You may have read about Eric Gisairo on one of our previous blogs. Eric, who works in the area of child protection with Hold the Child, is a Play For Peace trainer with Play For Peace South Sudan. A few weeks ago, we caught up with him to ask him about some of the other initiatives he works with.
Eric is part of the YALI family: the Young African Leadership Initiative. Founded in 2010 by former U.S. President Barack Obama, YALI supports young Africans by providing training, networking opportunities, and other occasions for leadership and professional development. There are four YALI Regional Leadership Centers: East Africa, South Africa, West Africa – Accra, and West Africa – Dakar. Residing in South Sudan, Eric works with the East Africa branch, headquartered in Nairobi, and covering fourteen countries on the continent.
Toward the end of 2016, Eric applied to and was selected for entry into the YALI Regional Leadership Center East Africa program, under the track of Civic Leadership. Applicants are selected on merit, on the impact they are having within their community. His acceptance brought him to Nairobi early this year to participate in four weeks of training.

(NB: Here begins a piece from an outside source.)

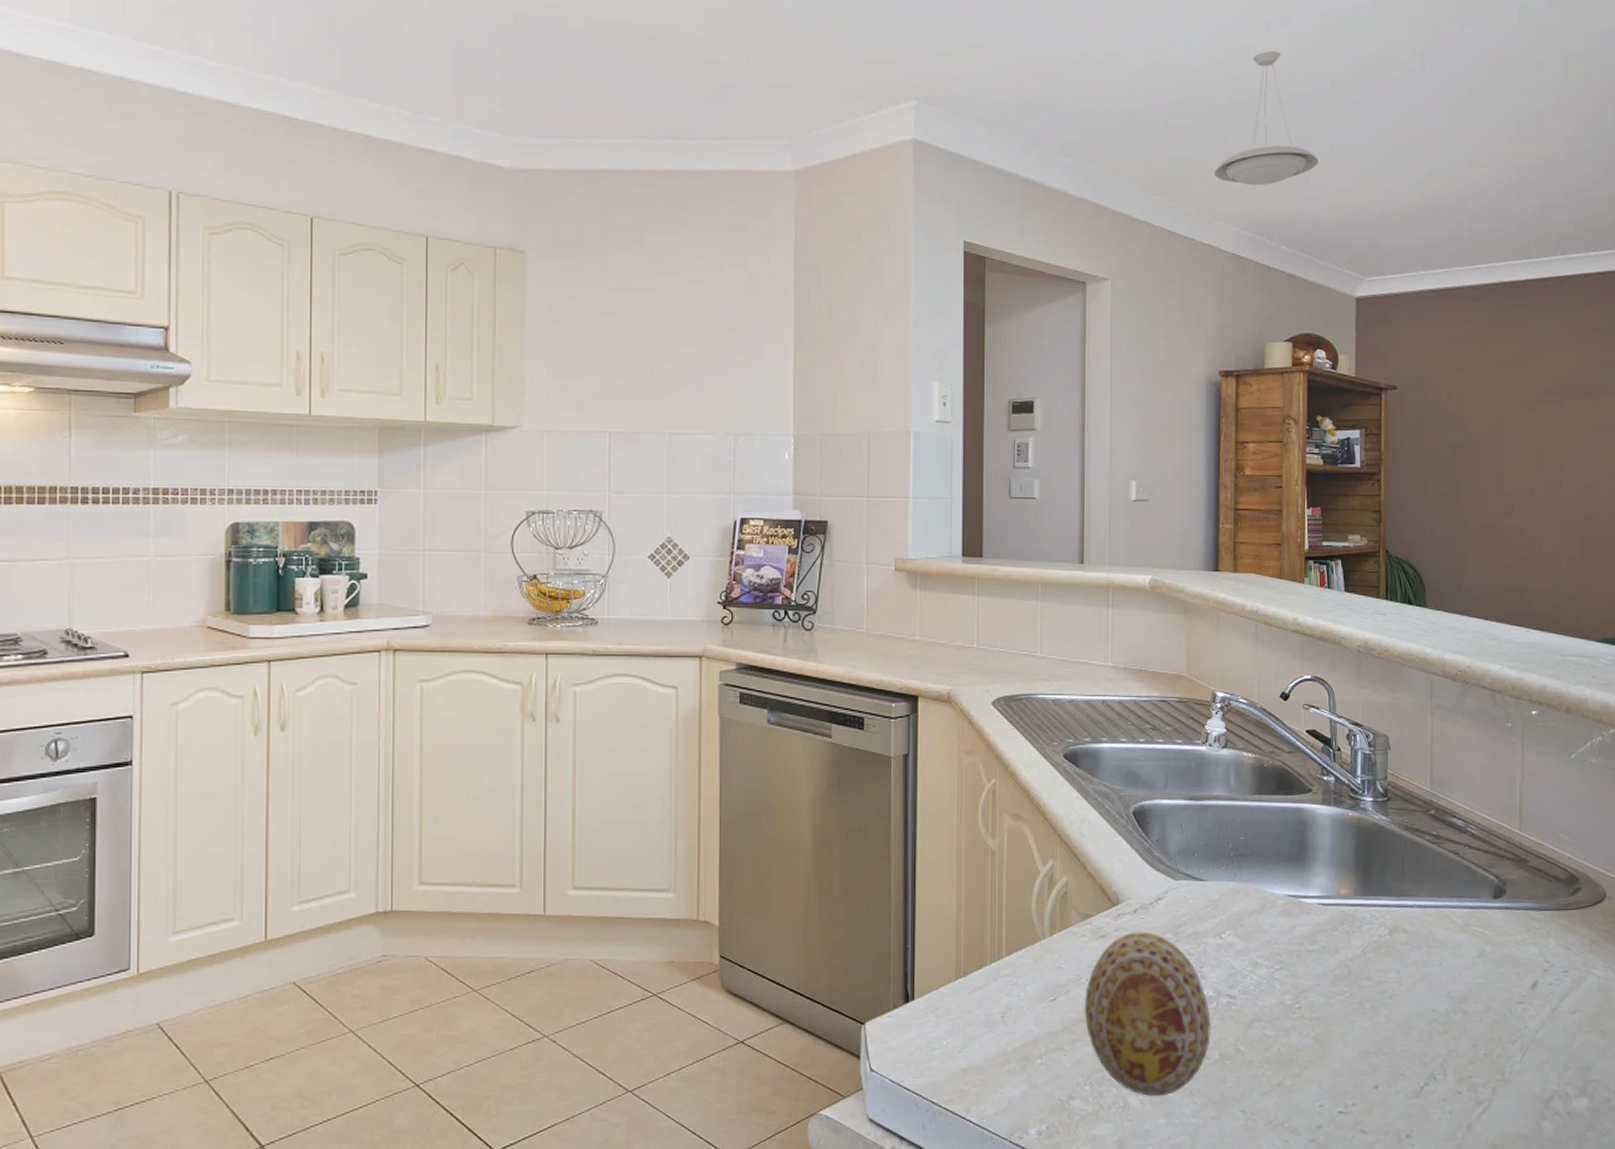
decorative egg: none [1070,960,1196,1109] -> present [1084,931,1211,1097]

There, participants were given information about Africa, design challenges around community problem-solving, team building and networking exercises, and training on the habits of highly effective people. “We came together as a team during the training, and at the end of the day,” recalls Eric, “Participants are awarded certificates upon completion of that training, and then join the rest of the YALI alumni family. Participants can then go back to their own countries, join the Country Chapter with other members who went through the same program, and discuss strategic issues within the community, nation and Africa as a whole.”
During the team building portion of the training, Eric was surprised to find that, through team building sessions, facilitators used games similar to those used in PFP. This was an opportunity to share his PFP experiences, and build on those experiences with other YALI participants.
“I brought to this training the knowledge of PFP. I use it in my other initiatives as a strategy for peace-building: how to help and transform others. Currently I look at what is going on in South Sudan. People are not in good relationships. Many are homeless, some are still in IDP camps, and thousands have fled in poverty, having lost their relatives. At the end of the day, this has resulted in a lot of hatred and mistrust. But using the knowledge of PFP, we go into communities, we pray together, we love together. We find that these methods are working.”
After the training, participants were given a challenge to figure out how they can impact idle youth and transform their lives. Many places in Africa have issues of unemployment. YALI members look at how they can help youth heighten their role in the community. “I’m working in South Sudan,” says Eric, “it’s one of the youngest countries in Africa, and has many challenges: insecurity, instability, inflation, and so on. You find that if you are a youth, you don’t have anything to do. Perhaps you do not feel useful within the community. So how does one get motivated, despite these challenges?” Youth forums, where leaders can discuss youth issues, and how to deal with conflict in the community, is one way to begin this process. Meetings with youth in the community are also common, where YALI members try to build youth resilience.
When Eric was asked for an example of the kinds of projects YALI graduates undertake, he shared a recent story. On July 18, Mandela Day, he and some of his YALI Colleagues went to the Alshabaha Hospital in Juba. Focusing on child patients and their mothers, they decided to contribute, from their own funds, money to help children born on July 18th. They bought various supplies: sugar, tissue papers, all in celebration of Mandela Day.
Although Eric has completed his training in Nairobi, he says that there are more resources available. Members can apply for particular project funds, or take online courses. Eric himself was involved with some recent online courses and training, and was granted a certificate for Transparency and Good Governance and Human Rights: Girls and Women. His growth in the organization, as well as in PFP, is always ongoing.